*About this task:* The entries need to be copied exactly.

──────── Material supplied ────────

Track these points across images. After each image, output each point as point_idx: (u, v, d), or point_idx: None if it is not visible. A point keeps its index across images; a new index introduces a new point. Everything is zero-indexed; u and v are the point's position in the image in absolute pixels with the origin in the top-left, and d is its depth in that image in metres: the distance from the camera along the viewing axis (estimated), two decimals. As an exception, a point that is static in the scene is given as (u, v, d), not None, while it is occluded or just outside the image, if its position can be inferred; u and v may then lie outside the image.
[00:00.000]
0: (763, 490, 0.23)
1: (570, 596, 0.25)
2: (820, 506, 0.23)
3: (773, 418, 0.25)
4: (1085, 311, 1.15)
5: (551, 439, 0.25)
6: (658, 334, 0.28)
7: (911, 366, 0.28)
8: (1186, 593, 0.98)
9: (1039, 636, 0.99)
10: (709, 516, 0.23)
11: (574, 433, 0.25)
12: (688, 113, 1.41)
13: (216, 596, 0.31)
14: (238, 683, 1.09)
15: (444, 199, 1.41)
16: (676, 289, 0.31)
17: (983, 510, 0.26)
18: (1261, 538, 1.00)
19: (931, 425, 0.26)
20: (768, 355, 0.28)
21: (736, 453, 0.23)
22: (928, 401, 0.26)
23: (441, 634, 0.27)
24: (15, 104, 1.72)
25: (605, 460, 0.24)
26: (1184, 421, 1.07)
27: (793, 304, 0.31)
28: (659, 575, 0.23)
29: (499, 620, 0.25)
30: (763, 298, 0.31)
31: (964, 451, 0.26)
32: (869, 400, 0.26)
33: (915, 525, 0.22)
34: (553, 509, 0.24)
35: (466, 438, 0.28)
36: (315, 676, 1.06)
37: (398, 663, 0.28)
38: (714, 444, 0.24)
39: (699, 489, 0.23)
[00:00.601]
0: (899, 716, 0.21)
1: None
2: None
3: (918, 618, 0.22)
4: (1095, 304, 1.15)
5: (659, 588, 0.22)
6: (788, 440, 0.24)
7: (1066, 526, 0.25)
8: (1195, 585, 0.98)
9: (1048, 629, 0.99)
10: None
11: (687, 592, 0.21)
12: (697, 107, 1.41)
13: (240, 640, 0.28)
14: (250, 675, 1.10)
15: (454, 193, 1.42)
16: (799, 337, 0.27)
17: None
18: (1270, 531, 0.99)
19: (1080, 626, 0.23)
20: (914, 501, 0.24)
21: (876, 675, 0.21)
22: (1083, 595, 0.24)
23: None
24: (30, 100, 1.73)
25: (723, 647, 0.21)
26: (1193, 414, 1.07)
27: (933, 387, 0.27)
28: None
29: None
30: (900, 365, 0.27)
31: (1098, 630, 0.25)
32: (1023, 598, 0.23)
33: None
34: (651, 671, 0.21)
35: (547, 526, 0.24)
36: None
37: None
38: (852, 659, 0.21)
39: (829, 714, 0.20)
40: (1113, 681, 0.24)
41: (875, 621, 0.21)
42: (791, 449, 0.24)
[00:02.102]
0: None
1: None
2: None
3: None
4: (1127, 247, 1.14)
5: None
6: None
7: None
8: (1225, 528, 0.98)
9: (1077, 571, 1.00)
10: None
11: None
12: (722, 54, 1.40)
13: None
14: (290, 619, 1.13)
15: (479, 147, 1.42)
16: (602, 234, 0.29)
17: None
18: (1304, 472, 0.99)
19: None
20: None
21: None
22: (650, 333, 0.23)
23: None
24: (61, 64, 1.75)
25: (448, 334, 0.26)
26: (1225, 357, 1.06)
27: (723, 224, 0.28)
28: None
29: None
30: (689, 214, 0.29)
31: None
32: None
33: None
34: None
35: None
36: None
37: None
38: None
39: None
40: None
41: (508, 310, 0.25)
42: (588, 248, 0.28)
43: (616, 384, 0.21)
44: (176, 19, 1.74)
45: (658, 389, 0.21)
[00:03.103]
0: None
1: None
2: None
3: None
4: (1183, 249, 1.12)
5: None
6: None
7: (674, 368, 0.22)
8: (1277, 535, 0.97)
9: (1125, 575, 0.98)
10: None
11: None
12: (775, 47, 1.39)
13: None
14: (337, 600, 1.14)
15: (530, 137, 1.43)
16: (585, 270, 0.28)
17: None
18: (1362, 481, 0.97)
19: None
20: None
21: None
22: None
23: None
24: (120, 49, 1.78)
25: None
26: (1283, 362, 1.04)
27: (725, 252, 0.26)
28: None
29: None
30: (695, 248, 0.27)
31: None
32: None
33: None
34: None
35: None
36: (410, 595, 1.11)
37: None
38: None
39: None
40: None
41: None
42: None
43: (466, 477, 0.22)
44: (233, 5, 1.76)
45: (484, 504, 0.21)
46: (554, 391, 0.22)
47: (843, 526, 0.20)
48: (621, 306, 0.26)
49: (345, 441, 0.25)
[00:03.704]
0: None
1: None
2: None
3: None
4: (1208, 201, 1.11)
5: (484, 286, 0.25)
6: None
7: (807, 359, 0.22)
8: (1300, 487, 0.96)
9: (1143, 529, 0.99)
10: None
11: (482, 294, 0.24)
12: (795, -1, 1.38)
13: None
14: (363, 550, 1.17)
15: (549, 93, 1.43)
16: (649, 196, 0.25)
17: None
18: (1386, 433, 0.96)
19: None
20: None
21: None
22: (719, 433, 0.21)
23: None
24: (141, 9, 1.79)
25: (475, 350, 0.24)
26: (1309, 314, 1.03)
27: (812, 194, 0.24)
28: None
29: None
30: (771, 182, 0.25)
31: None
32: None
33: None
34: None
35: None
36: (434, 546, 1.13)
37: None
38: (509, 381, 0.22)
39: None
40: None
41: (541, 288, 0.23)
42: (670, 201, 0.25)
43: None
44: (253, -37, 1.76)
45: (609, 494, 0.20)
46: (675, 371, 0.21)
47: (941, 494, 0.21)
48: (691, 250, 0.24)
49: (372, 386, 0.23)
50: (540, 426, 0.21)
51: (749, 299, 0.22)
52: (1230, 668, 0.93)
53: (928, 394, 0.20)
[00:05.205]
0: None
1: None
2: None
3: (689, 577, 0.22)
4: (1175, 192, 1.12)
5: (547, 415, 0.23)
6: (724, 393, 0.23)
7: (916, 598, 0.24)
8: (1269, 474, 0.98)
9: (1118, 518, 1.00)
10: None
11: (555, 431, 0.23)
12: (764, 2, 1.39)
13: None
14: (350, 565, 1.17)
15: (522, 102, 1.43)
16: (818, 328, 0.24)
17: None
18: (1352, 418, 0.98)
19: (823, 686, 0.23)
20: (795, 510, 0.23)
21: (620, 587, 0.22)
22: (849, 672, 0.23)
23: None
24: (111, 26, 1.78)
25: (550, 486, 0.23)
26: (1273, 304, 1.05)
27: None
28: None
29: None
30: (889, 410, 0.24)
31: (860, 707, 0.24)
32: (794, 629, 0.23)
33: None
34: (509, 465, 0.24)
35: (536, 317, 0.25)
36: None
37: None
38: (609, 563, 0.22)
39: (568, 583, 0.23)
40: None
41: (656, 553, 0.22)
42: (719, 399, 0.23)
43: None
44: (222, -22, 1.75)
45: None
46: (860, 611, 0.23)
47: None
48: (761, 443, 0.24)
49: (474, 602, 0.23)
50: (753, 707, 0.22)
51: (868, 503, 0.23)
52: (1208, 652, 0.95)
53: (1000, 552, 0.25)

────────

*Response for this exercise:*
Track these points across images. After each image, output each point as point_idx: (u, v, d), or point_idx: None if it is not visible. A point keeps its index across images; a new index introduces a new point. Everything is zero-indexed; u and v are the point's position in the image in absolute pixels with the origin in the top-left, and d is its depth in that image in metres: the distance from the camera along the viewing axis (estimated), two decimals. As an exception, a point that is static in the scene is given as (u, v, d), not None, while it is occluded or just outside the image, if its position can be inferred; u and v may then lie outside the image.
[00:00.000]
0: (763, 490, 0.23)
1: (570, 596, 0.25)
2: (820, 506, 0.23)
3: (773, 418, 0.25)
4: (1085, 311, 1.15)
5: (551, 439, 0.25)
6: (658, 334, 0.28)
7: (911, 366, 0.28)
8: (1186, 593, 0.98)
9: (1039, 636, 0.99)
10: (709, 516, 0.23)
11: (574, 433, 0.25)
12: (688, 113, 1.41)
13: (216, 596, 0.31)
14: (238, 683, 1.09)
15: (444, 199, 1.41)
16: (676, 289, 0.31)
17: (983, 510, 0.26)
18: (1261, 538, 1.00)
19: (931, 425, 0.26)
20: (768, 355, 0.28)
21: (736, 453, 0.23)
22: (928, 401, 0.26)
23: (441, 634, 0.27)
24: (15, 104, 1.72)
25: (605, 460, 0.24)
26: (1184, 421, 1.07)
27: (793, 304, 0.31)
28: (659, 575, 0.23)
29: (499, 620, 0.25)
30: (763, 298, 0.31)
31: (964, 451, 0.26)
32: (869, 400, 0.26)
33: (915, 525, 0.22)
34: (553, 509, 0.24)
35: (466, 438, 0.28)
36: (315, 676, 1.06)
37: (398, 663, 0.28)
38: (714, 444, 0.24)
39: (699, 489, 0.23)
[00:00.601]
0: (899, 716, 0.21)
1: None
2: None
3: (918, 618, 0.22)
4: (1095, 304, 1.15)
5: (659, 588, 0.22)
6: (788, 440, 0.24)
7: (1066, 526, 0.25)
8: (1195, 585, 0.98)
9: (1048, 629, 0.99)
10: None
11: (687, 592, 0.21)
12: (697, 107, 1.41)
13: (240, 640, 0.28)
14: (250, 675, 1.10)
15: (454, 193, 1.42)
16: (799, 337, 0.27)
17: None
18: (1270, 531, 0.99)
19: (1080, 626, 0.23)
20: (914, 501, 0.24)
21: (876, 675, 0.21)
22: (1083, 595, 0.24)
23: None
24: (30, 100, 1.73)
25: (723, 647, 0.21)
26: (1193, 414, 1.07)
27: (933, 387, 0.27)
28: None
29: None
30: (900, 365, 0.27)
31: (1098, 630, 0.25)
32: (1023, 598, 0.23)
33: None
34: (651, 671, 0.21)
35: (547, 526, 0.24)
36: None
37: None
38: (852, 659, 0.21)
39: (829, 714, 0.20)
40: (1113, 681, 0.24)
41: (875, 621, 0.21)
42: (791, 449, 0.24)
[00:02.102]
0: None
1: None
2: None
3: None
4: (1127, 247, 1.14)
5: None
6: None
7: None
8: (1225, 528, 0.98)
9: (1077, 571, 1.00)
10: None
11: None
12: (722, 54, 1.40)
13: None
14: (290, 619, 1.13)
15: (479, 147, 1.42)
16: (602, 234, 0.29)
17: None
18: (1304, 472, 0.99)
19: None
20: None
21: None
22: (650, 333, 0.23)
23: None
24: (61, 64, 1.75)
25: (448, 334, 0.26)
26: (1225, 357, 1.06)
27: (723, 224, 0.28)
28: None
29: None
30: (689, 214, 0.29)
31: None
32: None
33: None
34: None
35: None
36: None
37: None
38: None
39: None
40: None
41: (508, 310, 0.25)
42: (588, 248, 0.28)
43: (616, 384, 0.21)
44: (176, 19, 1.74)
45: (658, 389, 0.21)
[00:03.103]
0: None
1: None
2: None
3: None
4: (1183, 249, 1.12)
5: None
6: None
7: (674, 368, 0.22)
8: (1277, 535, 0.97)
9: (1125, 575, 0.98)
10: None
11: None
12: (775, 47, 1.39)
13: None
14: (337, 600, 1.14)
15: (530, 137, 1.43)
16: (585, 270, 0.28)
17: None
18: (1362, 481, 0.97)
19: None
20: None
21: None
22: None
23: None
24: (120, 49, 1.78)
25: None
26: (1283, 362, 1.04)
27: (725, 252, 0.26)
28: None
29: None
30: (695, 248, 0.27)
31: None
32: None
33: None
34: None
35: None
36: (410, 595, 1.11)
37: None
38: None
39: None
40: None
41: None
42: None
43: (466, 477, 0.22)
44: (233, 5, 1.76)
45: (484, 504, 0.21)
46: (554, 391, 0.22)
47: (843, 526, 0.20)
48: (621, 306, 0.26)
49: (345, 441, 0.25)
[00:03.704]
0: None
1: None
2: None
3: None
4: (1208, 201, 1.11)
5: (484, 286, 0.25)
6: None
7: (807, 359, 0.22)
8: (1300, 487, 0.96)
9: (1143, 529, 0.99)
10: None
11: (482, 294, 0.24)
12: (795, -1, 1.38)
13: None
14: (363, 550, 1.17)
15: (549, 93, 1.43)
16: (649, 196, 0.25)
17: None
18: (1386, 433, 0.96)
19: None
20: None
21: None
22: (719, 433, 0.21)
23: None
24: (141, 9, 1.79)
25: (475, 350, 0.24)
26: (1309, 314, 1.03)
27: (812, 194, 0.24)
28: None
29: None
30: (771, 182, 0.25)
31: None
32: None
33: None
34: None
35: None
36: (434, 546, 1.13)
37: None
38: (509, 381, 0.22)
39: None
40: None
41: (541, 288, 0.23)
42: (670, 201, 0.25)
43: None
44: (253, -37, 1.76)
45: (609, 494, 0.20)
46: (675, 371, 0.21)
47: (941, 494, 0.21)
48: (691, 250, 0.24)
49: (372, 386, 0.23)
50: (540, 426, 0.21)
51: (749, 299, 0.22)
52: (1230, 668, 0.93)
53: (928, 394, 0.20)
[00:05.205]
0: None
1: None
2: None
3: (689, 577, 0.22)
4: (1175, 192, 1.12)
5: (547, 415, 0.23)
6: (724, 393, 0.23)
7: (916, 598, 0.24)
8: (1269, 474, 0.98)
9: (1118, 518, 1.00)
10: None
11: (555, 431, 0.23)
12: (764, 2, 1.39)
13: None
14: (350, 565, 1.17)
15: (522, 102, 1.43)
16: (818, 328, 0.24)
17: None
18: (1352, 418, 0.98)
19: (823, 686, 0.23)
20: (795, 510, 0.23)
21: (620, 587, 0.22)
22: (849, 672, 0.23)
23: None
24: (111, 26, 1.78)
25: (550, 486, 0.23)
26: (1273, 304, 1.05)
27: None
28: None
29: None
30: (889, 410, 0.24)
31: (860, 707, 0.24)
32: (794, 629, 0.23)
33: None
34: (509, 465, 0.24)
35: (536, 317, 0.25)
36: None
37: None
38: (609, 563, 0.22)
39: (568, 583, 0.23)
40: None
41: (656, 553, 0.22)
42: (719, 399, 0.23)
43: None
44: (222, -22, 1.75)
45: None
46: (860, 611, 0.23)
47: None
48: (761, 443, 0.24)
49: (474, 602, 0.23)
50: (753, 707, 0.22)
51: (868, 503, 0.23)
52: (1208, 652, 0.95)
53: (1000, 552, 0.25)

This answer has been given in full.